**RECORD SET**:
___
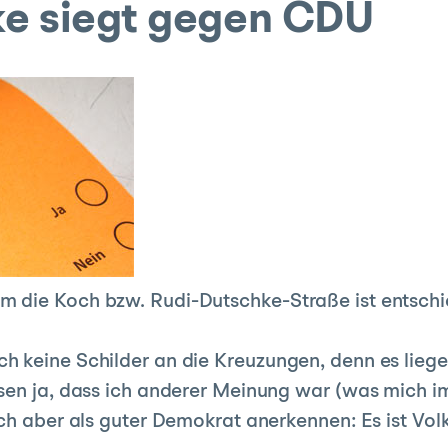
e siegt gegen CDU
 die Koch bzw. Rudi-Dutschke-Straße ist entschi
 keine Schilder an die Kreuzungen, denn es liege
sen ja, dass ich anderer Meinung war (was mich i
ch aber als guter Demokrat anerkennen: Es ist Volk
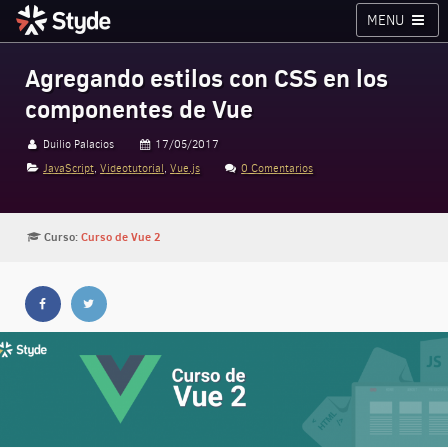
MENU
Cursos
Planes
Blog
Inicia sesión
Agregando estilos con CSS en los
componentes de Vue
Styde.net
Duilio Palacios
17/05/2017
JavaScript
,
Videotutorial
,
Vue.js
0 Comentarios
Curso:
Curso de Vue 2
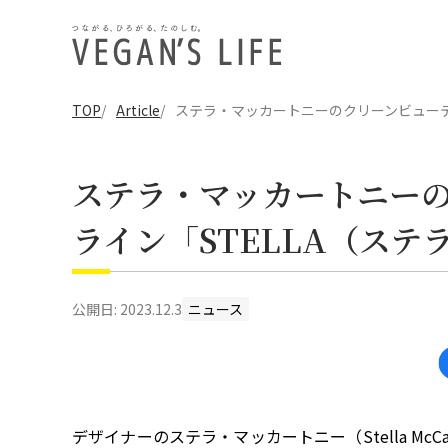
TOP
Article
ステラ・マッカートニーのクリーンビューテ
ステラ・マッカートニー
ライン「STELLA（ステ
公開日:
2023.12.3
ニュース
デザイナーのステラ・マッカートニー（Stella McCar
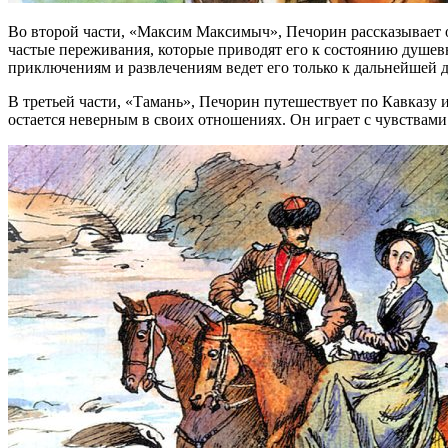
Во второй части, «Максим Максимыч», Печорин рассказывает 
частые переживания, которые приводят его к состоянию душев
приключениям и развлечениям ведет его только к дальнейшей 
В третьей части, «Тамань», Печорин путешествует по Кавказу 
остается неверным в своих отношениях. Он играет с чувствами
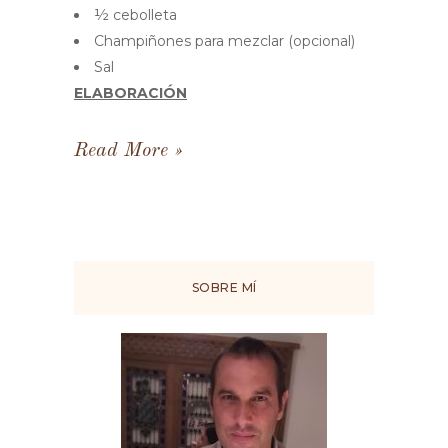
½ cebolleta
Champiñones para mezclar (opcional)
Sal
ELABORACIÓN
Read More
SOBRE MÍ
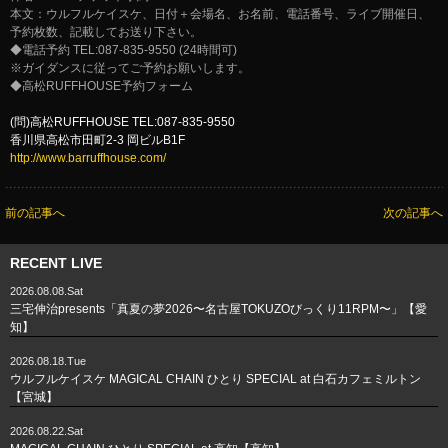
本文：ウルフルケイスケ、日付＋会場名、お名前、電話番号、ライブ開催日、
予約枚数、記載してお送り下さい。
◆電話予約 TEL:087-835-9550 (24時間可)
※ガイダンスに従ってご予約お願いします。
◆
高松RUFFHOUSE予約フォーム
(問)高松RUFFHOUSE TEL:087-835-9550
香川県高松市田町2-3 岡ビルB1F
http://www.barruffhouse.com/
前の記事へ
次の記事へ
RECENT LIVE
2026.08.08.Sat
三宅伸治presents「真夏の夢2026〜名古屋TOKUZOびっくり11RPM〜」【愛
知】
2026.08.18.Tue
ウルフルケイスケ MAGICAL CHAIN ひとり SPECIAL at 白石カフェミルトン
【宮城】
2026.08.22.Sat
___
**WHAT IS BEING ASKED**:
Render every line of text in the records above as a single numbered list, with blank lines omitted. Leave the pictures out of your answer.

**ANSWER TO THE PROBLEM**:
1. e siegt gegen CDU
2.  die Koch bzw. Rudi-Dutschke-Straße ist entschi
3.  keine Schilder an die Kreuzungen, denn es liege
4. sen ja, dass ich anderer Meinung war (was mich i
5. ch aber als guter Demokrat anerkennen: Es ist Volk
6. MENU
7. Cursos
8. Planes
9. Blog
10. Inicia sesión
11. Agregando estilos con CSS en los
12. componentes de Vue
13. Styde.net
14. Duilio Palacios
15. 17/05/2017
16. JavaScript
17. ,
18. Videotutorial
19. ,
20. Vue.js
21. 0 Comentarios
22. Curso:
23. Curso de Vue 2
24. TOP
25. Article
26. ステラ・マッカートニーのクリーンビューテ
27. ステラ・マッカートニー
28. ライン「STELLA（ステ
29. 公開日:
30. 2023.12.3
31. ニュース
32. デザイナーのステラ・マッカートニー（Stella McCar
33. Во второй части, «Максим Максимыч», Печорин рассказывает 
34. частые переживания, которые приводят его к состоянию душев
35. приключениям и развлечениям ведет его только к дальнейшей 
36. В третьей части, «Тамань», Печорин путешествует по Кавказу 
37. остается неверным в своих отношениях. Он играет с чувствами
38. ½ cebolleta
39. Champiñones para mezclar (opcional)
40. Sal
41. ELABORACIÓN
42. Read More
43. SOBRE MÍ
44. 本文：ウルフルケイスケ、日付＋会場名、お名前、電話番号、ライブ開催日、
45. 予約枚数、記載してお送り下さい。
46. ◆電話予約 TEL:087-835-9550 (24時間可)
47. ※ガイダンスに従ってご予約お願いします。
48. ◆
49. 高松RUFFHOUSE予約フォーム
50. (問)高松RUFFHOUSE TEL:087-835-9550
51. 香川県高松市田町2-3 岡ビルB1F
52. http://www.barruffhouse.com/
53. 前の記事へ
54. 次の記事へ
55. RECENT LIVE
56. 2026.08.08.Sat
57. 三宅伸治presents「真夏の夢2026〜名古屋TOKUZOびっくり11RPM〜」【愛
58. 知】
59. 2026.08.18.Tue
60. ウルフルケイスケ MAGICAL CHAIN ひとり SPECIAL at 白石カフェミルトン
61. 【宮城】
62. 2026.08.22.Sat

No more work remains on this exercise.